A few lines from “Lean times in Lankhmar”, by Fritz Leiber, imho the best short story ever written:

…the gods in Lankhmar sometimes seem as if they must be as numberless as the grains of sand in the Great Eastern Desert. The vast majority of them began as men, or more strictly the memories of men, who led ascetic, vision-haunted lives and died painful, messy deaths. One gets the impression that since that since the beginning of time an unending horde of their priests and apostles (or even the gods themselves, it makes little difference) have been crippling across that same desert, the Sinking Land, and the Great Salt Marsh–to converge on Lankhmar’s low, heavy-arched Marsh Gate–meanwhile suffering by the way, various inevitable tortures, castrations, blindings, and stonings, impalements, crucifixions, quarterings and so forth at the hands of eastern brigands and Mingol unbelievers who, one is tempted to think, were created solely for the purpose of seeing to the running of that cruel gantlet.

The word “crippling”, cannot, in fact, be used to refer to a form of progressive movement — that usage does not exist in the English language. Did Fritz Leiber know that? Probably. Did he care? Nope. “Chutzpah” as a term was probably invented by someone who had just read a Fritz Leiber story. But Leiber gets away with it because he leaves you with images — hordes of impaled and crucified priests, crippling across an endless desert, for instance — that you will never forget.

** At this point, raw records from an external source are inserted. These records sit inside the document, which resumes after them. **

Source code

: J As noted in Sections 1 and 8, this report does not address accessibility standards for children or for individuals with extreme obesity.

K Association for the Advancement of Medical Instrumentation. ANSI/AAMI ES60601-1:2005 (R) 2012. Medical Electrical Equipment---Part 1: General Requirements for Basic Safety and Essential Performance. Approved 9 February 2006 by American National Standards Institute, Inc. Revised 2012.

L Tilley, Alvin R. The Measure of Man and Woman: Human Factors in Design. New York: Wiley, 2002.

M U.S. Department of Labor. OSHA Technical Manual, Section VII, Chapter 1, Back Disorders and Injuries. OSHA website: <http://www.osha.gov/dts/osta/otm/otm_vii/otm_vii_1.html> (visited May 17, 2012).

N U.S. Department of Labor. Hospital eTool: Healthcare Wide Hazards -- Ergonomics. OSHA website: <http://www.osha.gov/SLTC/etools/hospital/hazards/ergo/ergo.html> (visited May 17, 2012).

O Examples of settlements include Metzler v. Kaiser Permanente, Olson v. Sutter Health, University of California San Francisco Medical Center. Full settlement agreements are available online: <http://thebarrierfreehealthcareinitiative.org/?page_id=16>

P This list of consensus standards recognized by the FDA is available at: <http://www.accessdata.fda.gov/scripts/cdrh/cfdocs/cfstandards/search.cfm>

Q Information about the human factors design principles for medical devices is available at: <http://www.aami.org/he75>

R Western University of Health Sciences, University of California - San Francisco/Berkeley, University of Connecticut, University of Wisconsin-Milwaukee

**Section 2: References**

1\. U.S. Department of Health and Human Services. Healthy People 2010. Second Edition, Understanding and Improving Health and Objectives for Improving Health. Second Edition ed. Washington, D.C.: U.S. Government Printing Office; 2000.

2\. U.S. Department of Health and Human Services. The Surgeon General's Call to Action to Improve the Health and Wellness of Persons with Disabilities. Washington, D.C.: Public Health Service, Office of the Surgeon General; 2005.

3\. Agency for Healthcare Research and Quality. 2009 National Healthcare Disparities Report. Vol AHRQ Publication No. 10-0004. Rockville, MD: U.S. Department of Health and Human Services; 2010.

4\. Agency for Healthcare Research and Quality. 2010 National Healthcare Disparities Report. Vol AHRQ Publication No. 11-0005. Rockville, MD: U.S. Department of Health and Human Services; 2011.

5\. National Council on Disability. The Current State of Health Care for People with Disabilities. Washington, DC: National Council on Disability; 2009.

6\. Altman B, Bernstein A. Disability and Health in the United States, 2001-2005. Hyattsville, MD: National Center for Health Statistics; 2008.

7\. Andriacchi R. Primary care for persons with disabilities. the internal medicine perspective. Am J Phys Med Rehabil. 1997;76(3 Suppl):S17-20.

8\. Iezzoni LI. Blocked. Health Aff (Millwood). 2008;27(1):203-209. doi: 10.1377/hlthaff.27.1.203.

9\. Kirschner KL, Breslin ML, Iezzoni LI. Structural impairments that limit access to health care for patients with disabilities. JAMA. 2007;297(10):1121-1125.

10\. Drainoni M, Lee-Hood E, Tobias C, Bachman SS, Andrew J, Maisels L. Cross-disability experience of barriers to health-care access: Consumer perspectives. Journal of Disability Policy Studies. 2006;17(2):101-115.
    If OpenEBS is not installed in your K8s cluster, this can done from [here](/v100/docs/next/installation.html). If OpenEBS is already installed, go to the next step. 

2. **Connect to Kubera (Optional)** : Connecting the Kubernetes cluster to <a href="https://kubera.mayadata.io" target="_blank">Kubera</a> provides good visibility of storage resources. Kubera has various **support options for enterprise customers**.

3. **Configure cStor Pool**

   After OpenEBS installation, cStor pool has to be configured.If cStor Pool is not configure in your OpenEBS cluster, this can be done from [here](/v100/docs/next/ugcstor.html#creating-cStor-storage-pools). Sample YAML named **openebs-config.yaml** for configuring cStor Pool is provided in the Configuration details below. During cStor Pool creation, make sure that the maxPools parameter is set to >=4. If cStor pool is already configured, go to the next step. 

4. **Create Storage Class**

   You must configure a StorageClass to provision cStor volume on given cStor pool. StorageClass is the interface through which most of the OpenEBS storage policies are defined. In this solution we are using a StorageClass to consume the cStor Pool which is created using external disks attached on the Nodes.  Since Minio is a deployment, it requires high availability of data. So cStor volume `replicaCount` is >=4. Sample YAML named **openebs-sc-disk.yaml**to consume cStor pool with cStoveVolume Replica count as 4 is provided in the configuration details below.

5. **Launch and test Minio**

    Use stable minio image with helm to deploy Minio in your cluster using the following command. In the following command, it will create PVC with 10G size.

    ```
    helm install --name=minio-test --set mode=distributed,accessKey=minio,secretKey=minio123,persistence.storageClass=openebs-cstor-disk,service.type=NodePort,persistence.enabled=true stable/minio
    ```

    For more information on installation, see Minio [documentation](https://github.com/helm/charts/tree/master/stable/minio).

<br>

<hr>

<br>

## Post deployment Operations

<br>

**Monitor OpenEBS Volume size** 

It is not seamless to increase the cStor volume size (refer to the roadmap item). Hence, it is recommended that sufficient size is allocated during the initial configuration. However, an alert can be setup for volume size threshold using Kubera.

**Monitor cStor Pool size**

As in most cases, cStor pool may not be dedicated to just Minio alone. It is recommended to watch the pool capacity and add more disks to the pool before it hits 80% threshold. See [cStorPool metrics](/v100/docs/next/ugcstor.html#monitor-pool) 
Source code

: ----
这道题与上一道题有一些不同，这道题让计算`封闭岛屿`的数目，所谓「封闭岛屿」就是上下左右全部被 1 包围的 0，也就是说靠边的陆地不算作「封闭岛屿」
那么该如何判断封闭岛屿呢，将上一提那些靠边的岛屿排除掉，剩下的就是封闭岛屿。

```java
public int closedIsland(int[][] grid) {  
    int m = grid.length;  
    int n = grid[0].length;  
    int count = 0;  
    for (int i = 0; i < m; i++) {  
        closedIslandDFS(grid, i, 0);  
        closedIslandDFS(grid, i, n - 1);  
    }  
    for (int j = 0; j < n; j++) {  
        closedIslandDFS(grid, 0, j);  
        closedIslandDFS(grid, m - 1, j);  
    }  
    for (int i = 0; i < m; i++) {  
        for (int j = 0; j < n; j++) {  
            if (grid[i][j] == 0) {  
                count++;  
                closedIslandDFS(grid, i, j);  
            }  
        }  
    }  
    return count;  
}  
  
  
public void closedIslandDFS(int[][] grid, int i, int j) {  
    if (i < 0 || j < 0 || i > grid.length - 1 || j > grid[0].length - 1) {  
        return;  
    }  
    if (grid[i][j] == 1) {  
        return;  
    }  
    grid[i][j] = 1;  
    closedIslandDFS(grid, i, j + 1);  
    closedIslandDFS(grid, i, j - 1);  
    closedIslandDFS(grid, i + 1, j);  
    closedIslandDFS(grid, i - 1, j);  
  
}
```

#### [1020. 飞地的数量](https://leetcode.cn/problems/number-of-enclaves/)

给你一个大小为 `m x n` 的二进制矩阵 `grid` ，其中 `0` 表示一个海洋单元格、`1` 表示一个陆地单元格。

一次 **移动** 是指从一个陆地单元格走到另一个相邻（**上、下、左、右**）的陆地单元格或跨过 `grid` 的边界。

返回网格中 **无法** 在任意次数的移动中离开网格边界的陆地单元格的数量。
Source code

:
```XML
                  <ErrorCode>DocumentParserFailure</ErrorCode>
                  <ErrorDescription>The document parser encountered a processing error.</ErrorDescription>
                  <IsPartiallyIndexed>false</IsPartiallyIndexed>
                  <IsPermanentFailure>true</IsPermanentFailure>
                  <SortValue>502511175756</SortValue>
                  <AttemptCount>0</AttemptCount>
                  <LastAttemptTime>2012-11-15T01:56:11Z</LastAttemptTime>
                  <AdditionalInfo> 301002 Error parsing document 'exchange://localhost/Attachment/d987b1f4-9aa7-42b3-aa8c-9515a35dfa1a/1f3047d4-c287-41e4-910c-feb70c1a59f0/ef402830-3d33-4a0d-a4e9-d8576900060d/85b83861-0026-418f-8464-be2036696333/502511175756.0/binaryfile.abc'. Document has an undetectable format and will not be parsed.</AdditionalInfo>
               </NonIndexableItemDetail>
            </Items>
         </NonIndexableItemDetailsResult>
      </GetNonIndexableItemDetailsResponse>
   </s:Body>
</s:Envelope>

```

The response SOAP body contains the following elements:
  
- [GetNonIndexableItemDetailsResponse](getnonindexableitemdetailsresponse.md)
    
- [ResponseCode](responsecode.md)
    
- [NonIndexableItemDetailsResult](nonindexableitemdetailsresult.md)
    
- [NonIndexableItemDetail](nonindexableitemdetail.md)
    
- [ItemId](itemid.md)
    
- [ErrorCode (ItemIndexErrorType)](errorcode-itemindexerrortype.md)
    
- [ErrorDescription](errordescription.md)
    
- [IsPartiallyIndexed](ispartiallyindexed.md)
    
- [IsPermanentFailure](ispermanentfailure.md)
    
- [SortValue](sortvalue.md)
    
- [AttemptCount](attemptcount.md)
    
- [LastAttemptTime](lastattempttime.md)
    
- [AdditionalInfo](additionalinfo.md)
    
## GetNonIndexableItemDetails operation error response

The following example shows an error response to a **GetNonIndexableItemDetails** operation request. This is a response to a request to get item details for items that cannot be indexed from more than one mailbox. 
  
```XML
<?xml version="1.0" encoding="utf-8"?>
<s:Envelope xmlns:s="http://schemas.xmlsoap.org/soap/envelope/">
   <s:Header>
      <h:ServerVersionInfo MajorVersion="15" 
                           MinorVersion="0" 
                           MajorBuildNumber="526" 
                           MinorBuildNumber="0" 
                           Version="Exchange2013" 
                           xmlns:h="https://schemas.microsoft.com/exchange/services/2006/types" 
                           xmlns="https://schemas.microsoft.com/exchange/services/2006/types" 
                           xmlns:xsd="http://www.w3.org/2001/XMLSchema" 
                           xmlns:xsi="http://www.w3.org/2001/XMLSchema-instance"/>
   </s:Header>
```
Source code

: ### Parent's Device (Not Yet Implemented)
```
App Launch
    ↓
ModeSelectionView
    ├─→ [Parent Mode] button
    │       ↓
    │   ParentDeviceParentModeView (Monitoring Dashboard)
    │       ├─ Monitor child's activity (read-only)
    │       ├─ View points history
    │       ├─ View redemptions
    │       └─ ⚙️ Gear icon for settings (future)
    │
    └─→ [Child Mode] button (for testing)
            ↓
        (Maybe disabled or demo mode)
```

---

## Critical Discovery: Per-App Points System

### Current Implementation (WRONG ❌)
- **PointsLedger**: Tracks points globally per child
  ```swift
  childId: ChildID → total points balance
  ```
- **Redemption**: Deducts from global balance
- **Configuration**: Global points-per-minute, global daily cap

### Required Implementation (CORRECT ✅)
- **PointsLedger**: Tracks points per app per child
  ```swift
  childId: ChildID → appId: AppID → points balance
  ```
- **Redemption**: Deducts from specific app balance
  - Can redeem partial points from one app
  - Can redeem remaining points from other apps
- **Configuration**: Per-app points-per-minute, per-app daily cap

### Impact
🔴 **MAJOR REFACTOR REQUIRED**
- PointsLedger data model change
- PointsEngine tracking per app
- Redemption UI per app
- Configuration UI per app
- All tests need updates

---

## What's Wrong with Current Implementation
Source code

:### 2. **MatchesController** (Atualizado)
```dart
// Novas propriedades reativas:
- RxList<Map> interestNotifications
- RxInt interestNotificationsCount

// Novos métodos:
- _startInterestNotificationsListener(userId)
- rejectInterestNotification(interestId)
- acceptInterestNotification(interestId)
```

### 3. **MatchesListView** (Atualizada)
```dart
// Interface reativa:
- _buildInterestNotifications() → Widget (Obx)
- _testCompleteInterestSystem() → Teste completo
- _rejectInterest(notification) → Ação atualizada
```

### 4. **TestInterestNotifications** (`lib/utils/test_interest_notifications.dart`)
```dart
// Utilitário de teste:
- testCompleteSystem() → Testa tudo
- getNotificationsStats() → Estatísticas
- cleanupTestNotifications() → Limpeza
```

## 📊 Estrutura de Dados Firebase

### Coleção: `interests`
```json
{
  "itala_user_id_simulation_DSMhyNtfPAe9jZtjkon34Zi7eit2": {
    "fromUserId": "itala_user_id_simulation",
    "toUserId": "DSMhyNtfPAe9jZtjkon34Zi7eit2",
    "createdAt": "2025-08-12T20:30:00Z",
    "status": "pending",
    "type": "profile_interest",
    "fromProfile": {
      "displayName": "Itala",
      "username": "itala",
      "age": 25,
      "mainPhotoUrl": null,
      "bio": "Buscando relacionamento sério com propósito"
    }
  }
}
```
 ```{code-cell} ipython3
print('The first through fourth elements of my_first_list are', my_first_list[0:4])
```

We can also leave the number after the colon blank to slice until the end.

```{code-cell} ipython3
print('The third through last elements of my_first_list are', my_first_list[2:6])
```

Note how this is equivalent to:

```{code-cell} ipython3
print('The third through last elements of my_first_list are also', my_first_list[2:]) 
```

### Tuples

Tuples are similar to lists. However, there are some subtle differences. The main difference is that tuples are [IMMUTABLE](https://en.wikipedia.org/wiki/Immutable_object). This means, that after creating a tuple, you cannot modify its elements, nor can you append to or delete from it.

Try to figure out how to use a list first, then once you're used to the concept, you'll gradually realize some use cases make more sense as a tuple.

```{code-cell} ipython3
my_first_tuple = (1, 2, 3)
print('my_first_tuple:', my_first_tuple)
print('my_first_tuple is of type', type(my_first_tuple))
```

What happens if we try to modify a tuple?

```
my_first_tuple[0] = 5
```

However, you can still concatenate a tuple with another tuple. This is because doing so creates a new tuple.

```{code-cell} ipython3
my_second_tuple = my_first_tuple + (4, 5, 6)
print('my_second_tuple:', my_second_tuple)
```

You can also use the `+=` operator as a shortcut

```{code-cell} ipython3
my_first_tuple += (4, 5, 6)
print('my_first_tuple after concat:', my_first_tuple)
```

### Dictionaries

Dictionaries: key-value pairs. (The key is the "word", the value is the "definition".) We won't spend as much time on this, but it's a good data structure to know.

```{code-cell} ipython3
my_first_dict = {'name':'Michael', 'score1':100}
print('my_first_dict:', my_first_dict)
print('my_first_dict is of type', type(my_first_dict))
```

Finally, some dialogue from Byan Lee O’Malley’s Scott Pilgrim and the Infinite Sadness, which is a graphic novel and thus not real writing at all:

The protagonist Scott is getting his ass kicked by his nemesis, Todd, who has psychic powers because of his vegan diet. Todd’s girlfriend Envy, who has just learned Todd cheated on her, is watching.
Scott: “I can’t even get near him! I need some kind of…like….last minute, poorly set-up deus ex machina!!!”
Immediately prior to this, Scott was almost — but not quite — rescued by an intervention that can only be described as a last minute, poorly set-up deus ex machina… so… wait a second…
Two men pop up out of nowhere.
“FREEZE!!”
“VEGAN POLICE!”
They are pointing their fingers at Todd as if they were holding imaginary guns.
Cop 1: “Todd Ingram, you’re under arrest for veganity violation!”
Todd: “What’d I do? What authority do you represent?! YOU CAN’T DO THIS! I DIDN’T DO ANYTHING! YOU CAN’T PROVE ANYTHING! I’M A ROCK STAR!
Cop 2: “We have it on record that at 12:27 this afternoon you did knowingly consume a restricted food item.”
Cop 1: “Gelato, bitch.”
Todd: “What? It… it wasn’t me!”
Envy: “Hang on… Are you saying gelato isn’t vegan?”
Cop 1: “It contains milk & eggs, ma’am.”
Envy (thinking to herself: “it sounds delicious”)
Envy: “…is chicken parmesan vegan?”
Cop 2 (aside): “Is it?”
Cop 1: “I’m not sure. Isn’t ‘parmesan’ like a rodent or something?”
Envy (pounding on Todd): “YOU LIED TO ME!!!!”

There is so much WTF in this passage I can’t even begin to parse through it. And yet the logic — in regards to the salient plot details, and more subtly, Envy and Todd’s respective reactions in light of their characters — stands up flawlessly. Dadaist it may sound, but it’s constructed as carefully as any scene in a Eugene O’Neil or Arthur Miller play. And if you didn’t know what a parmesan was, wouldn’t you think it sounds like a type of rodent?